◆ 本文
■ ■ ■ ■

本の森/音の海

本と音楽についてのノート

マイベスト講談社文芸文庫:塚本邦雄「王朝百首」・「百句燦燦」

 

王朝百首 (講談社文芸文庫)

王朝百首 (講談社文芸文庫)

 

 

 

百句燦燦 現代俳諧頌 (講談社文芸文庫 つE 2)

百句燦燦 現代俳諧頌 (講談社文芸文庫 つE 2)

 

 

 

講談社文芸文庫の登場は鮮烈だった。講談社のHPで創設時のラインアップを確認すると、丸谷才一忠臣蔵とは何か」、倉橋由美子「スミヤキストQの冒険」、中上健次「熊野集」等の強力な作品が並ぶ。菊池信義による装丁も書店の棚でひときわ目をひくものとなっていた。中でも、当時中上健次作品の文庫化は稀だったと記憶しているので、それだけでも講談社の気合いが伝わってくるような気になったものだった。

その後も石川淳吉田健一という、ぼくの2大贔屓作家の作品をはじめとして、これも文庫になったのか、と驚かせてくれる刊行が続いた。なかでも快哉を叫びたくなったのが、塚本邦雄の編纂したアンソロジーが続々と出現したことだ。「定家百首」は以前に河出文庫でも刊行されていたけど、「王朝百首」、「百句燦燦」、「西行百首」、「珠玉百歌仙」など枚挙にいとまがない。ぼくも全部を読んだわけではないけれど、どれを取っても読者を眩惑させ、陶然とさせる名選集で、ひたすら圧倒された。

塚本邦雄が現代短歌の巨人だったことはいうまでもないけれど、アンソロジストとしてもとびきりだったことがこれらの書物を読むと分かる。松岡正剛さんも「千夜千冊」で塚本をとりあげたときに絶賛していた。

こうしてぼくは「歌を見ている塚本邦雄という塚本像」に、新たに出会うことになったのである。ぼくがわざわざショーウィンドウの外に出たのに、塚本は塚本で、もっとどでかい「哀惜日本のショーウィンドウ」とでもいった光景を次々に披露していったからである。たとえば、『百句燦々』『王朝百首』『雪月花』『詞歌美術館』というふうに‥‥。
 わかりやすくいえば、選者および評釈者としての編集的塚本像の華麗な登場なのである。この才能はそうとうに図抜けていた。超編集力である。塚本の歌の選びっぷり、並べっぷり、そこからの擬同型な思いの合わせっぷり。こんな芸当をできる者は、歌人はもとより、文学者や編集者にもまったく見当たらないというほどの、絶妙だった。

■ ■ ■ ■

◆ 提供素材
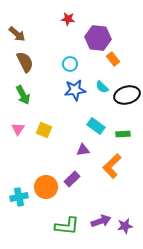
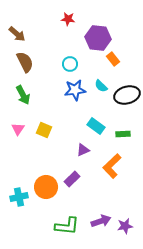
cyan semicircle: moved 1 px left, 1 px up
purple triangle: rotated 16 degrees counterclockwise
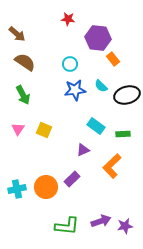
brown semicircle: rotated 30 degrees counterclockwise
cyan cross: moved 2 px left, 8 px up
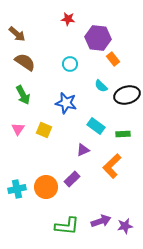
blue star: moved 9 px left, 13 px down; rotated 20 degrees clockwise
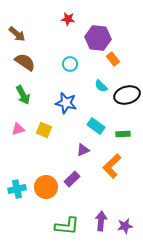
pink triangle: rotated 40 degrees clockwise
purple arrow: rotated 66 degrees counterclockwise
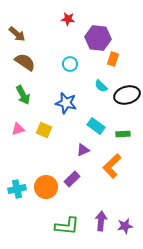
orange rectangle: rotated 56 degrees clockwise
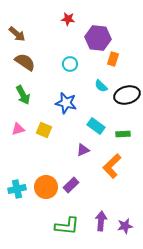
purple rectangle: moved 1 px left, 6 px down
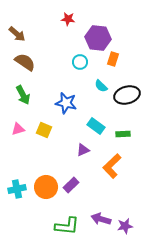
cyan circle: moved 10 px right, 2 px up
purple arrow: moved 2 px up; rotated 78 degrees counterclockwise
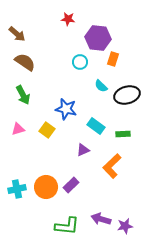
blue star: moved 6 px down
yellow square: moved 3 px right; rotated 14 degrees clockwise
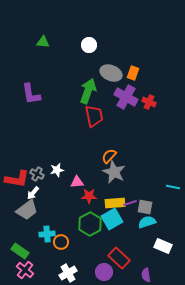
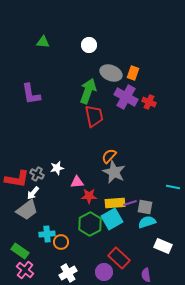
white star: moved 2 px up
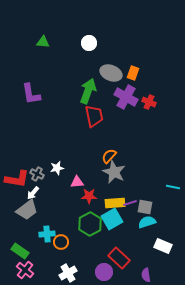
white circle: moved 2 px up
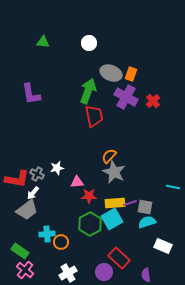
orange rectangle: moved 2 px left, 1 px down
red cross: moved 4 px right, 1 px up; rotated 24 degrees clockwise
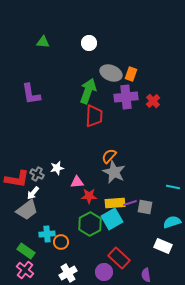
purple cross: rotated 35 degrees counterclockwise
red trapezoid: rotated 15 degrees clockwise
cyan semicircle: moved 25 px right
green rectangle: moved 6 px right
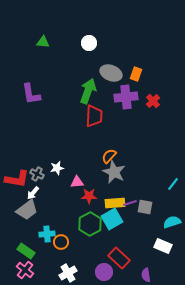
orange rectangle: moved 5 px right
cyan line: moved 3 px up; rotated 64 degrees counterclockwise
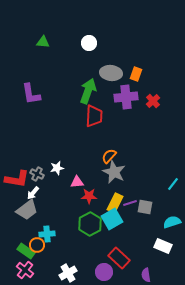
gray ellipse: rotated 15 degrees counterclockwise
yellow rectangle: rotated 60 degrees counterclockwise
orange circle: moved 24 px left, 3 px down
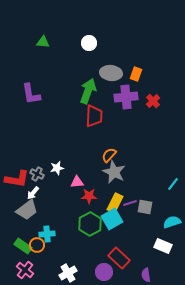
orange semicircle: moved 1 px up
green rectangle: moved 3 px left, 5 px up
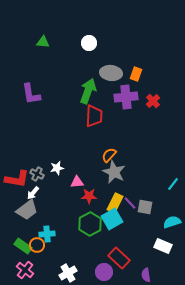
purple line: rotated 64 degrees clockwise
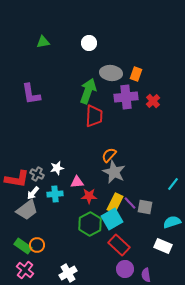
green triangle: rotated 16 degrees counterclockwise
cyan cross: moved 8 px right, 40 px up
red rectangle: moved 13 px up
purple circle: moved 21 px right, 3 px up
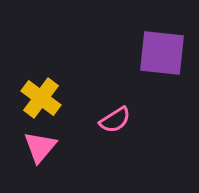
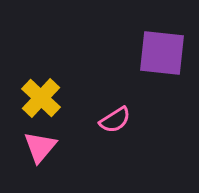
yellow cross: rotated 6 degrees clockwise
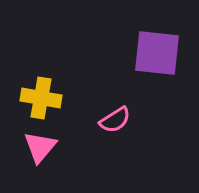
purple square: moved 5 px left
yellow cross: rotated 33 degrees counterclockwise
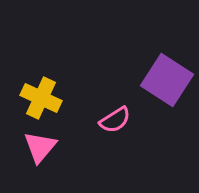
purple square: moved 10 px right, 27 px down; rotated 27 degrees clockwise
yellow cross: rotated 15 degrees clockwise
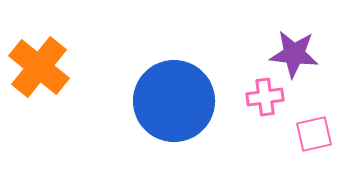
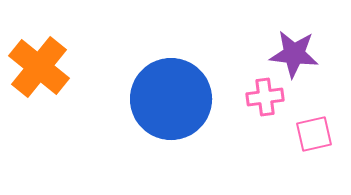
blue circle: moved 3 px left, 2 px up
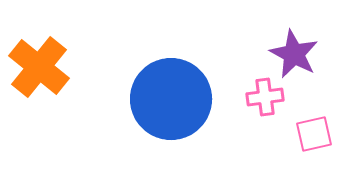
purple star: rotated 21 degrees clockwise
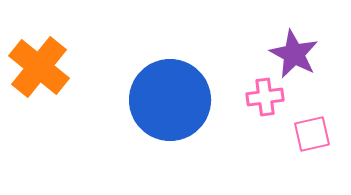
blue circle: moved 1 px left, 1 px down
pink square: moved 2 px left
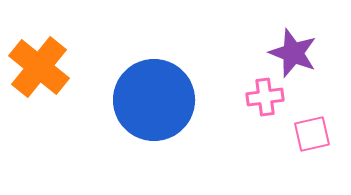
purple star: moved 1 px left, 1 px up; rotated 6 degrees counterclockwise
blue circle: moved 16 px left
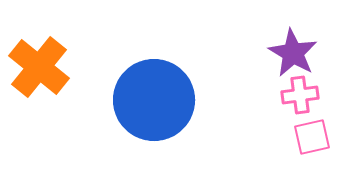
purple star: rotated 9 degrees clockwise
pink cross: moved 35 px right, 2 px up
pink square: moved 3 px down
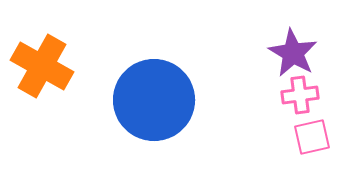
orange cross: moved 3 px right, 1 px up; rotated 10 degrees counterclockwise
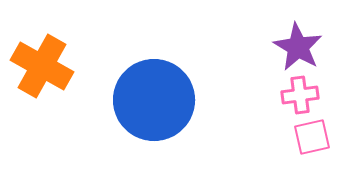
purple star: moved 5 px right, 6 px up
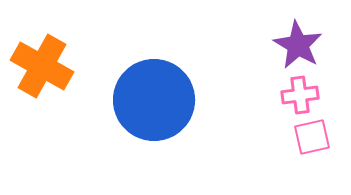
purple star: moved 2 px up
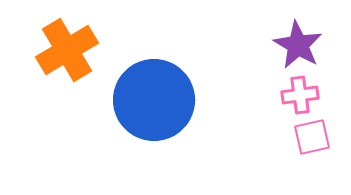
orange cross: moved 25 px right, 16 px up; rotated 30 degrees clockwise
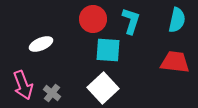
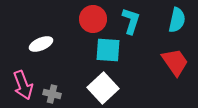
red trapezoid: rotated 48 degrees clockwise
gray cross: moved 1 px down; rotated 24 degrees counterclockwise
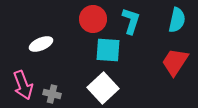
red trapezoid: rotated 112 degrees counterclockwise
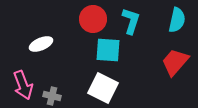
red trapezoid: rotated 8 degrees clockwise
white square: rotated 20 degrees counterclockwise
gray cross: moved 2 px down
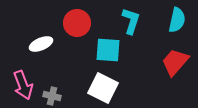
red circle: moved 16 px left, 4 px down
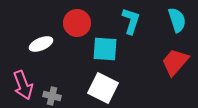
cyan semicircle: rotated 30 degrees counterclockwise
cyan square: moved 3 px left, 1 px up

■ ■ ■ ■

◆ 課題の説明
塚本邦雄の選集を紹介する本文を、最後の文の後から書き継いでください。 素材はここでは一切用いません。

◆ 課題の解答
1270夜『星餐圖』塚本邦雄|松岡正剛の千夜千冊

 

塚本のアンソロジーは、例えば大岡信による「折々のうた」のような、読者を日本詩歌の沃土にやさしく誘うようなものではないように思う。もちろんそうした側面もあるのだけど、それ以上に伝わってくるのは、塚本の日本詩歌の伝統に対するあり余る敬意と、現役の歌人としてその伝統を受け継ぐ覚悟であり、対決の姿勢だ。その塚本の姿勢が特に色濃いのが「王朝百首」と「百句燦燦」だろう。

「王朝百首」は小倉百人一首に秀歌はない、という認識から生み出された、綺羅星のような和歌が並ぶアンソロジーだ。さらに塚本は評釈だけではなく、現代語訳ならぬ“現代詩訳”をつけ加えた。その大胆な詩訳については、ぜひ手に取って確認して欲しい。

「百句燦燦」は現代俳句のアンソロジー。現代俳句は歌人である塚本にとって宿敵であると同時に、日本語の美を探求する同志でもある存在だ。塚本が選んだどの一句、評釈をみてもこうした塚本の気概が読者に迫ってくる。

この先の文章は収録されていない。